● **Exercise instructions**
Turn every line in the rows below into a JSON list of strings, one string per line, skipping blank lines. Leave the picture lines out of the list.
═════ Extracted material ═════
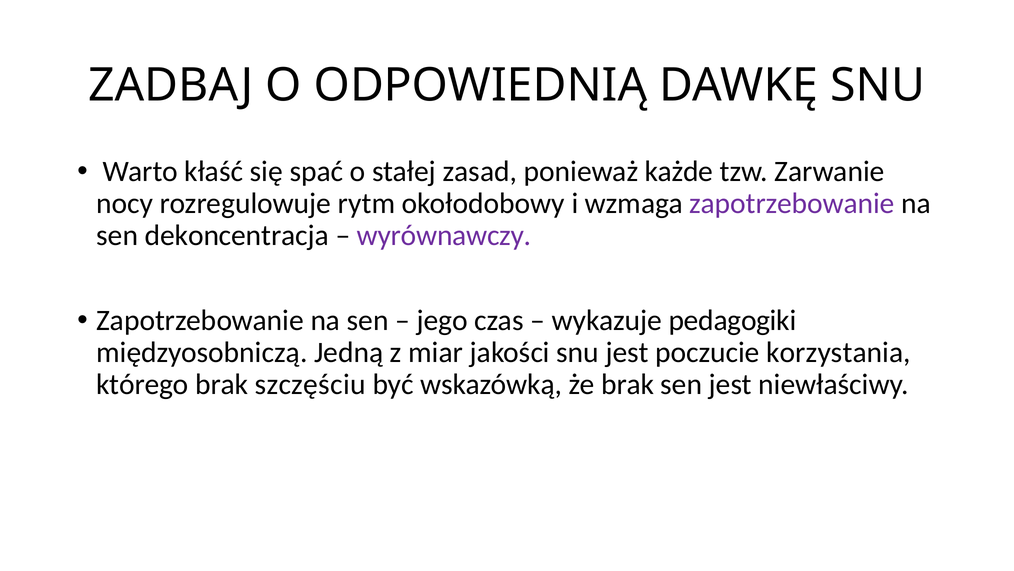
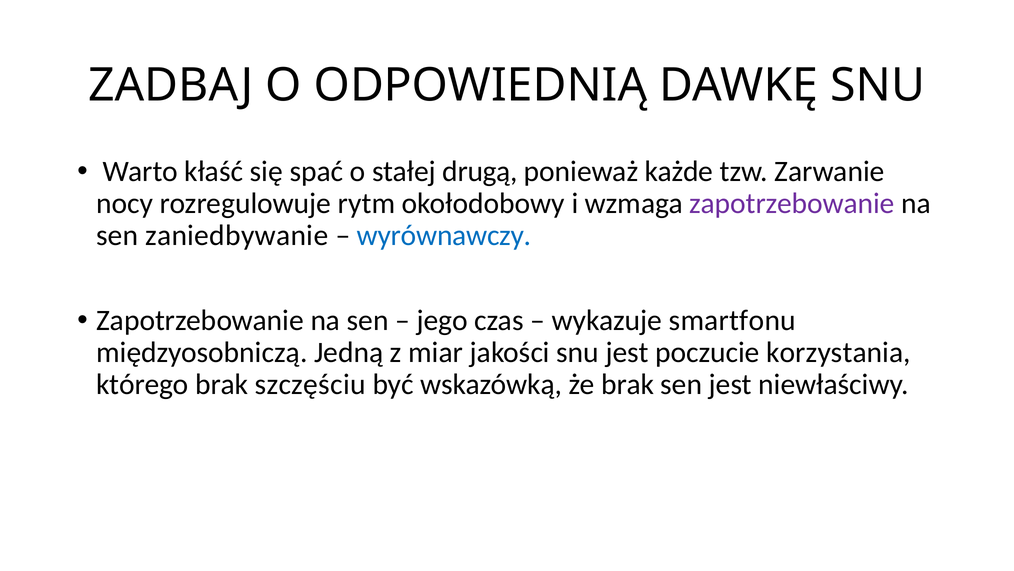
zasad: zasad -> drugą
dekoncentracja: dekoncentracja -> zaniedbywanie
wyrównawczy colour: purple -> blue
pedagogiki: pedagogiki -> smartfonu
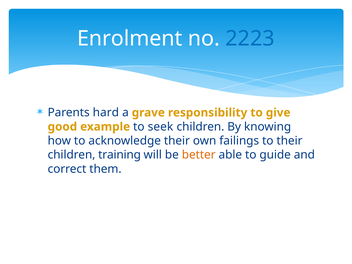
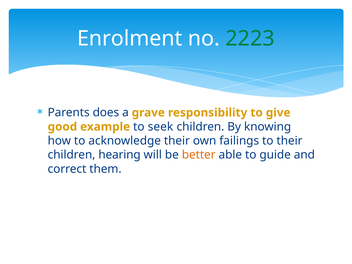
2223 colour: blue -> green
hard: hard -> does
training: training -> hearing
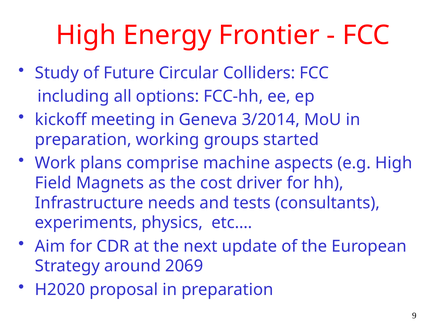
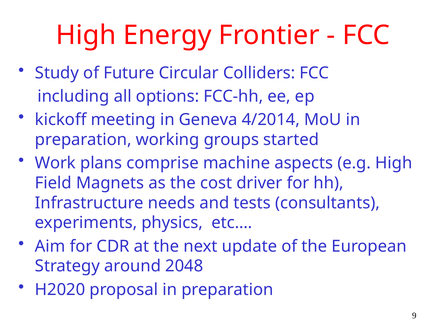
3/2014: 3/2014 -> 4/2014
2069: 2069 -> 2048
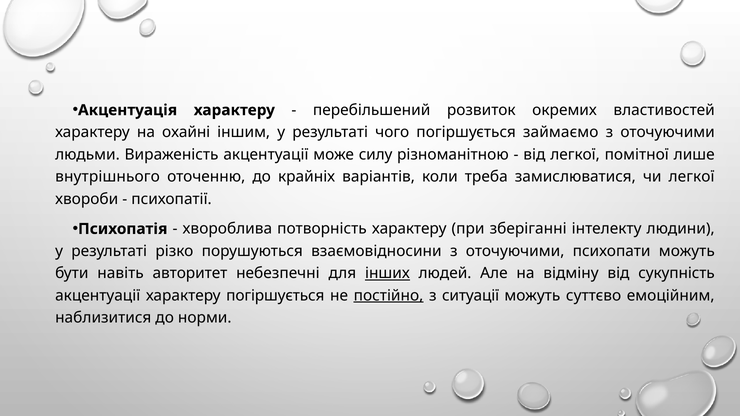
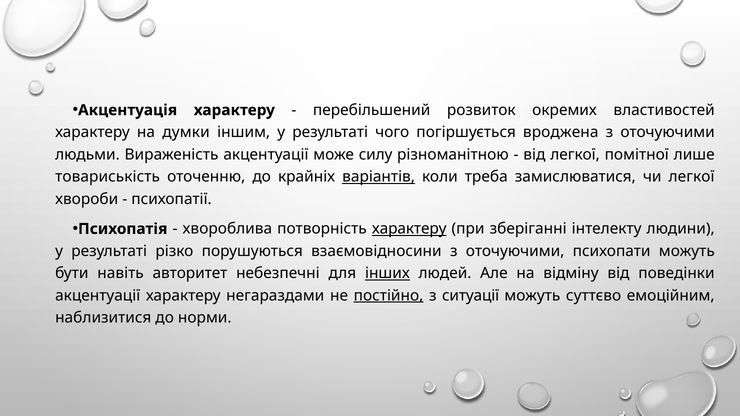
охайні: охайні -> думки
займаємо: займаємо -> вроджена
внутрішнього: внутрішнього -> товариськість
варіантів underline: none -> present
характеру at (409, 229) underline: none -> present
сукупність: сукупність -> поведінки
характеру погіршується: погіршується -> негараздами
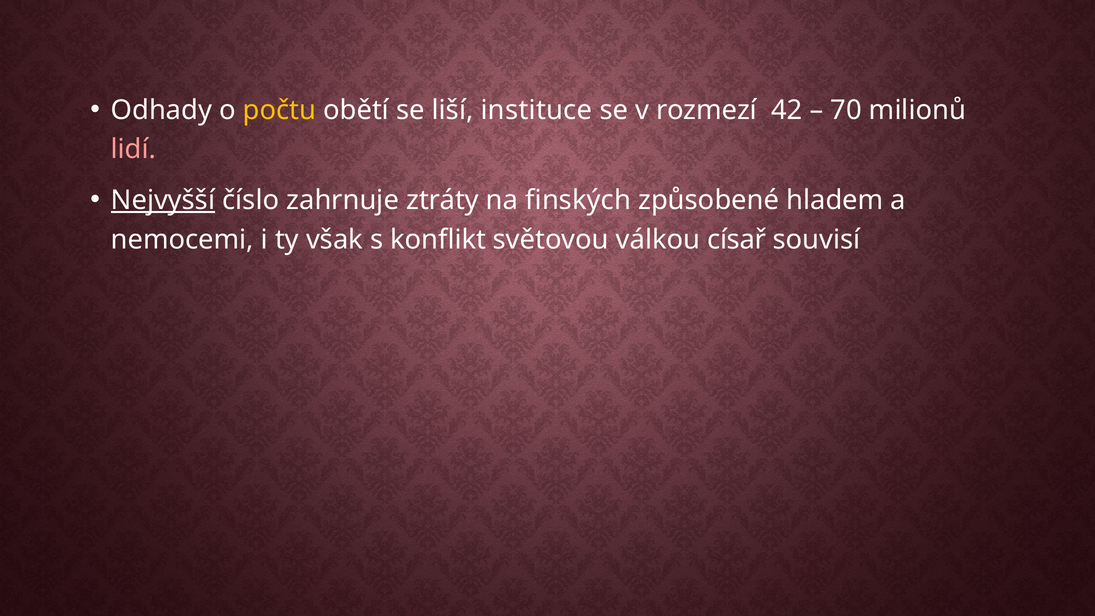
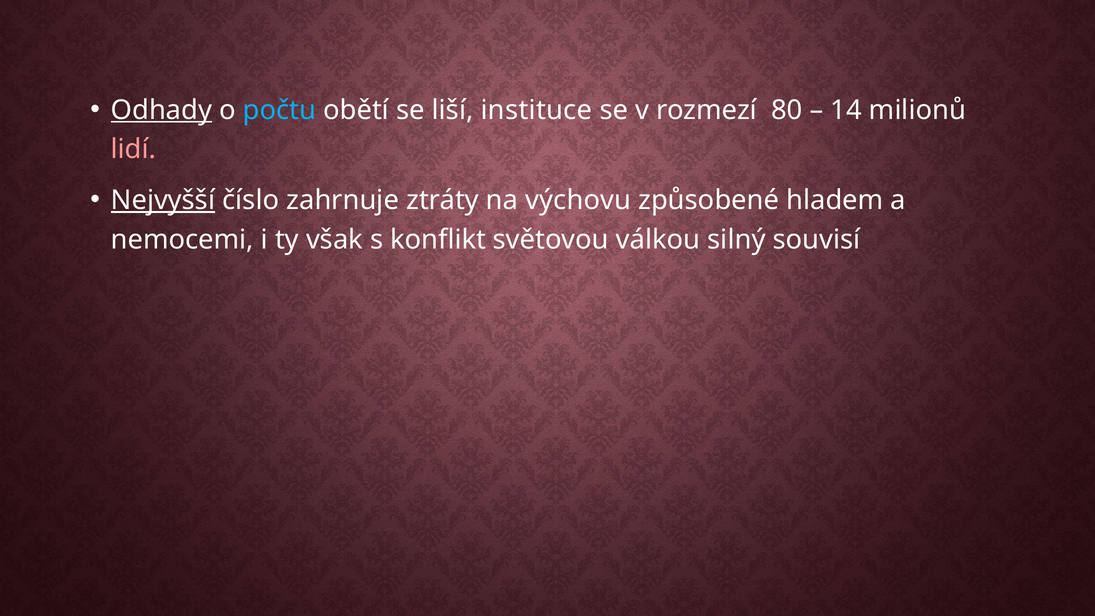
Odhady underline: none -> present
počtu colour: yellow -> light blue
42: 42 -> 80
70: 70 -> 14
finských: finských -> výchovu
císař: císař -> silný
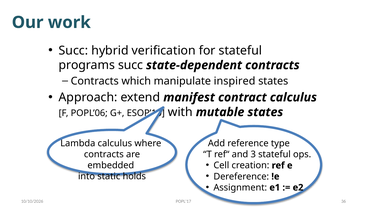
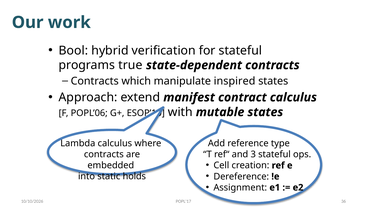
Succ at (73, 50): Succ -> Bool
programs succ: succ -> true
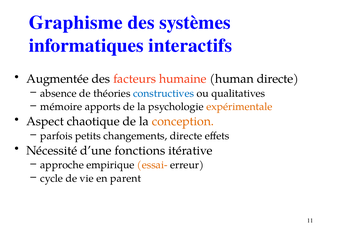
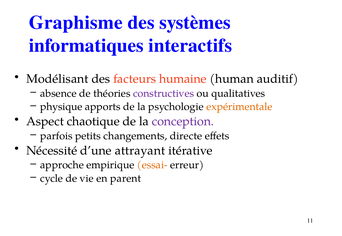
Augmentée: Augmentée -> Modélisant
human directe: directe -> auditif
constructives colour: blue -> purple
mémoire: mémoire -> physique
conception colour: orange -> purple
fonctions: fonctions -> attrayant
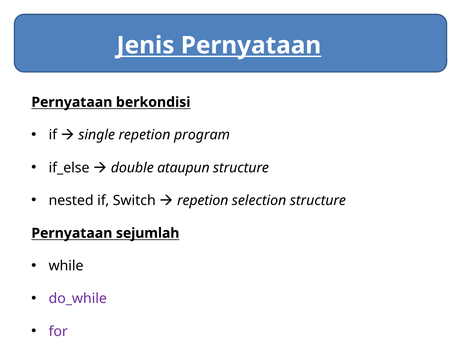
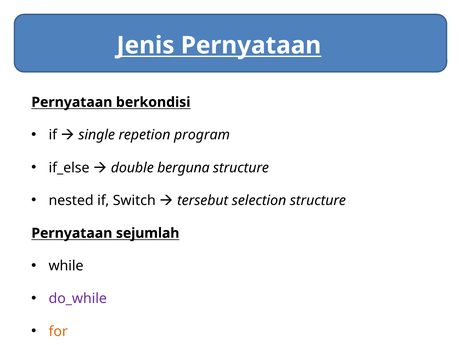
ataupun: ataupun -> berguna
repetion at (203, 201): repetion -> tersebut
for colour: purple -> orange
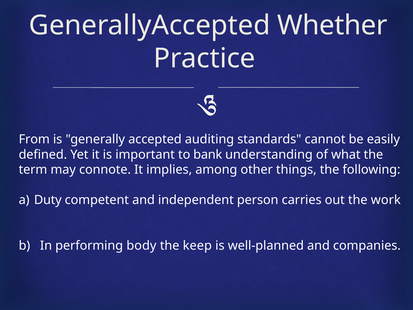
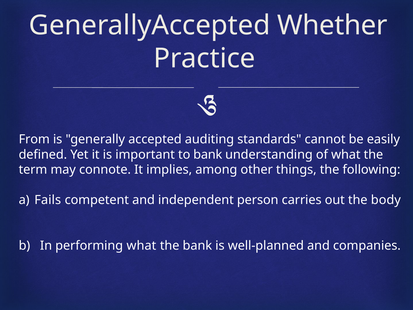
Duty: Duty -> Fails
work: work -> body
performing body: body -> what
the keep: keep -> bank
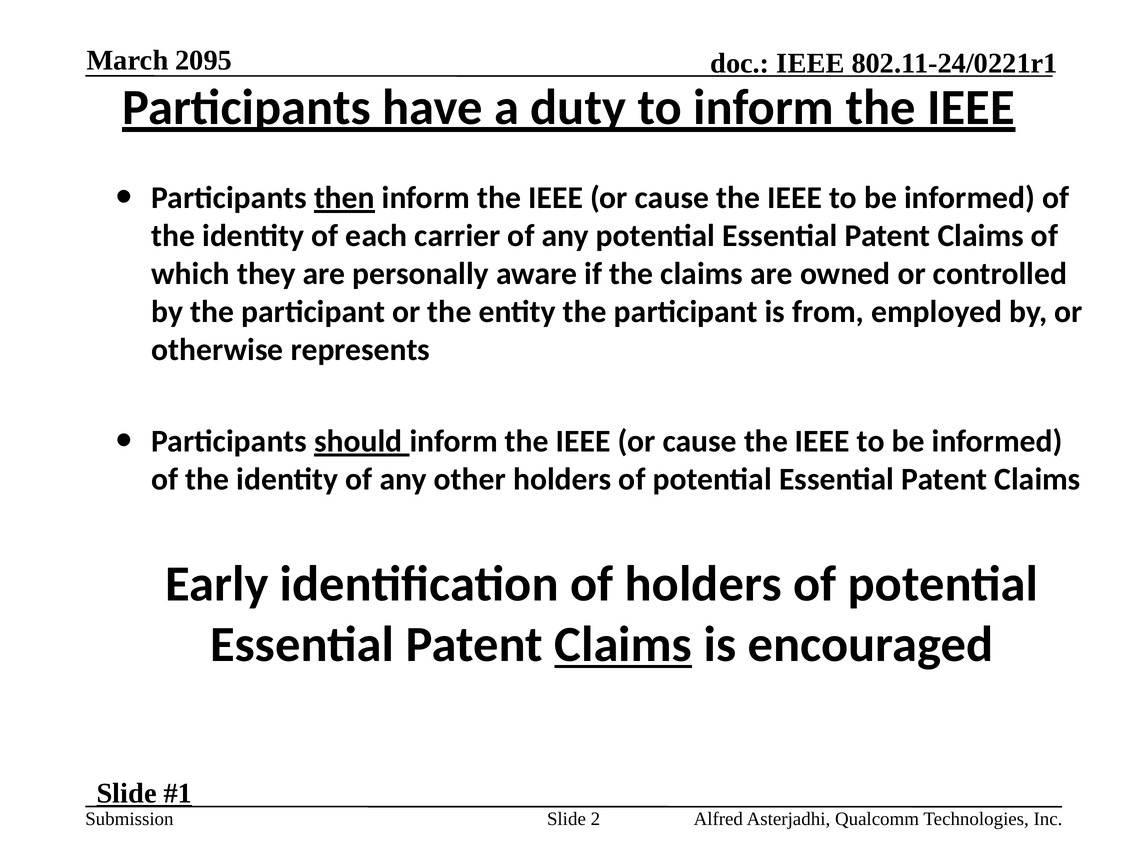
═════
● **Response for this exercise**
[
  "zasad: zasad -> drugą",
  "dekoncentracja: dekoncentracja -> zaniedbywanie",
  "wyrównawczy colour: purple -> blue",
  "pedagogiki: pedagogiki -> smartfonu",
  "2223 colour: blue -> green",
  "hard: hard -> does",
  "training: training -> hearing",
  "3/2014: 3/2014 -> 4/2014",
  "2069: 2069 -> 2048",
  "охайні: охайні -> думки",
  "займаємо: займаємо -> вроджена",
  "внутрішнього: внутрішнього -> товариськість",
  "варіантів underline: none -> present",
  "характеру at (409, 229) underline: none -> present",
  "сукупність: сукупність -> поведінки",
  "характеру погіршується: погіршується -> негараздами",
  "Odhady underline: none -> present",
  "počtu colour: yellow -> light blue",
  "42: 42 -> 80",
  "70: 70 -> 14",
  "finských: finských -> výchovu",
  "císař: císař -> silný",
  "Succ at (73, 50): Succ -> Bool",
  "programs succ: succ -> true",
  "Augmentée: Augmentée -> Modélisant",
  "human directe: directe -> auditif",
  "constructives colour: blue -> purple",
  "mémoire: mémoire -> physique",
  "conception colour: orange -> purple",
  "fonctions: fonctions -> attrayant",
  "ataupun: ataupun -> berguna",
  "repetion at (203, 201): repetion -> tersebut",
  "for colour: purple -> orange",
  "Duty: Duty -> Fails",
  "work: work -> body",
  "performing body: body -> what",
  "the keep: keep -> bank"
]